>>>
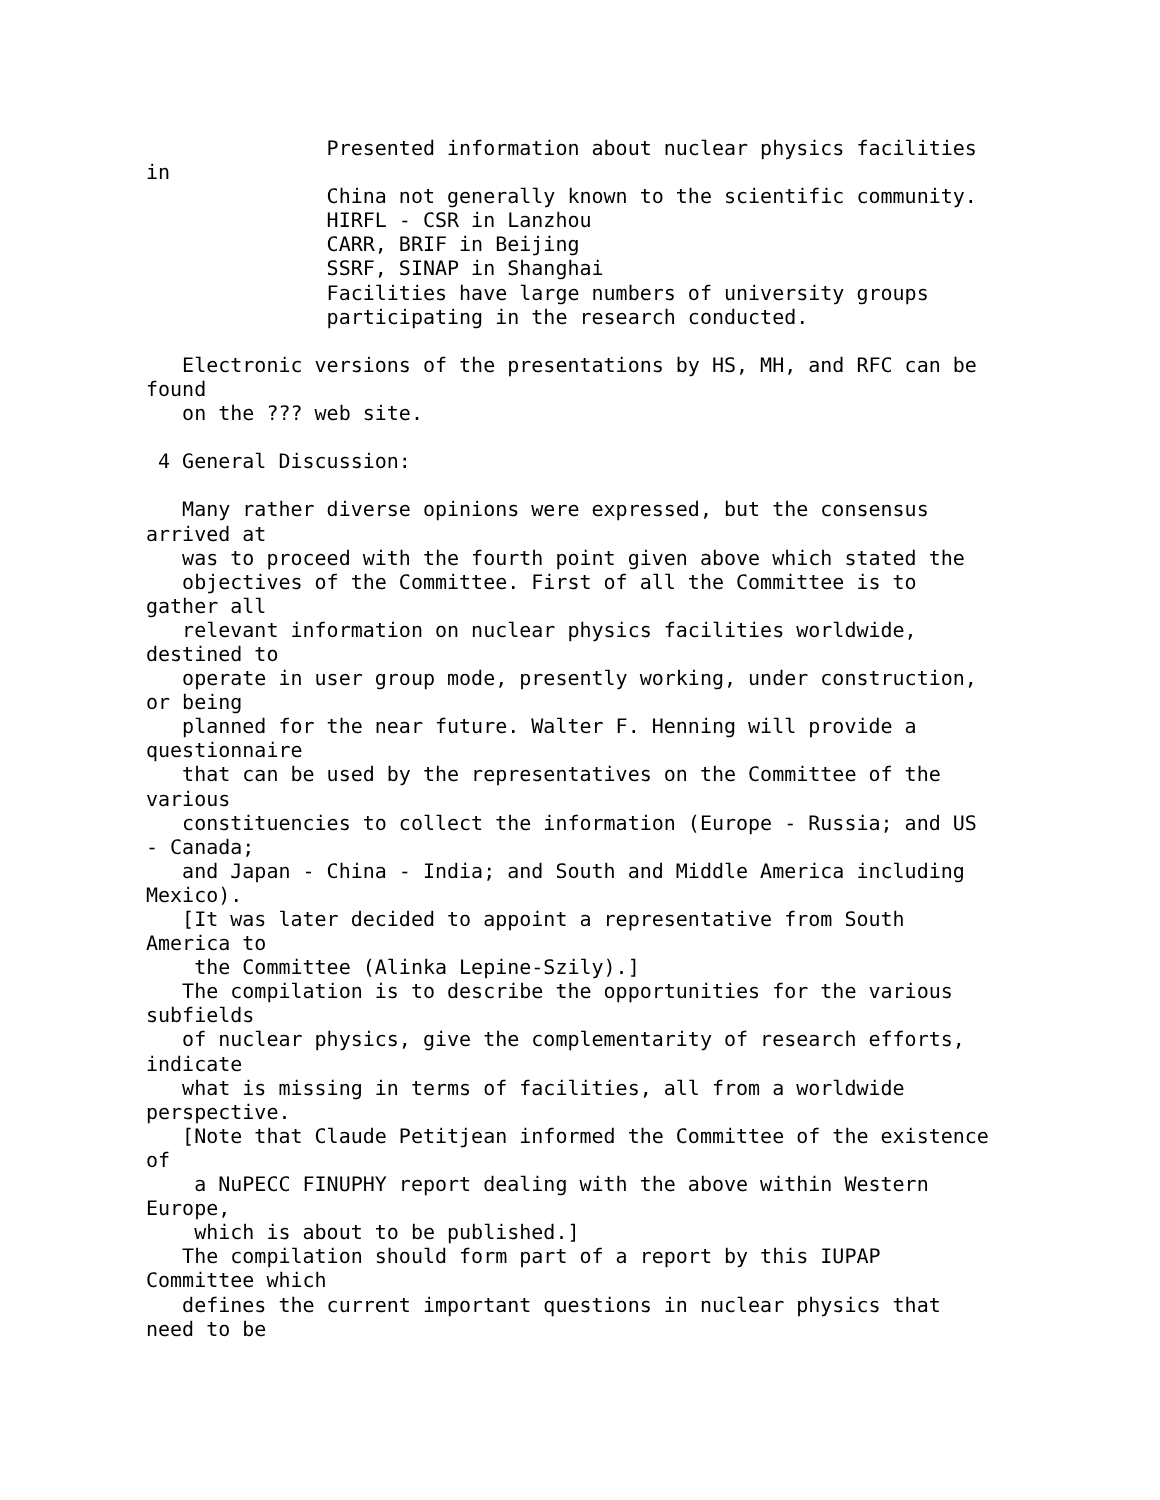Presented information about nuclear physics facilities
in
               China not generally known to the scientific community.
               HIRFL - CSR in Lanzhou
               CARR, BRIF in Beijing
               SSRF, SINAP in Shanghai
               Facilities have large numbers of university groups
               participating in the research conducted.

   Electronic versions of the presentations by HS, MH, and RFC can be
found
   on the ??? web site.

 4 General Discussion:

   Many rather diverse opinions were expressed, but the consensus
arrived at
   was to proceed with the fourth point given above which stated the
   objectives of the Committee. First of all the Committee is to
gather all
   relevant information on nuclear physics facilities worldwide,
destined to
   operate in user group mode, presently working, under construction,
or being
   planned for the near future. Walter F. Henning will provide a
questionnaire
   that can be used by the representatives on the Committee of the
various
   constituencies to collect the information (Europe - Russia; and US
- Canada;
   and Japan - China - India; and South and Middle America including
Mexico).
   [It was later decided to appoint a representative from South
America to
    the Committee (Alinka Lepine-Szily).]
   The compilation is to describe the opportunities for the various
subfields
   of nuclear physics, give the complementarity of research efforts,
indicate
   what is missing in terms of facilities, all from a worldwide
perspective.
   [Note that Claude Petitjean informed the Committee of the existence
of
    a NuPECC FINUPHY report dealing with the above within Western
Europe,
    which is about to be published.]
   The compilation should form part of a report by this IUPAP
Committee which
   defines the current important questions in nuclear physics that
need to be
<<<
• [TASK DETAILS]: Using the records above, report each line with the string "that".

• [SOLUTION BELOW]:
   that can be used by the representatives on the Committee of the
   [Note that Claude Petitjean informed the Committee of the existence
   defines the current important questions in nuclear physics that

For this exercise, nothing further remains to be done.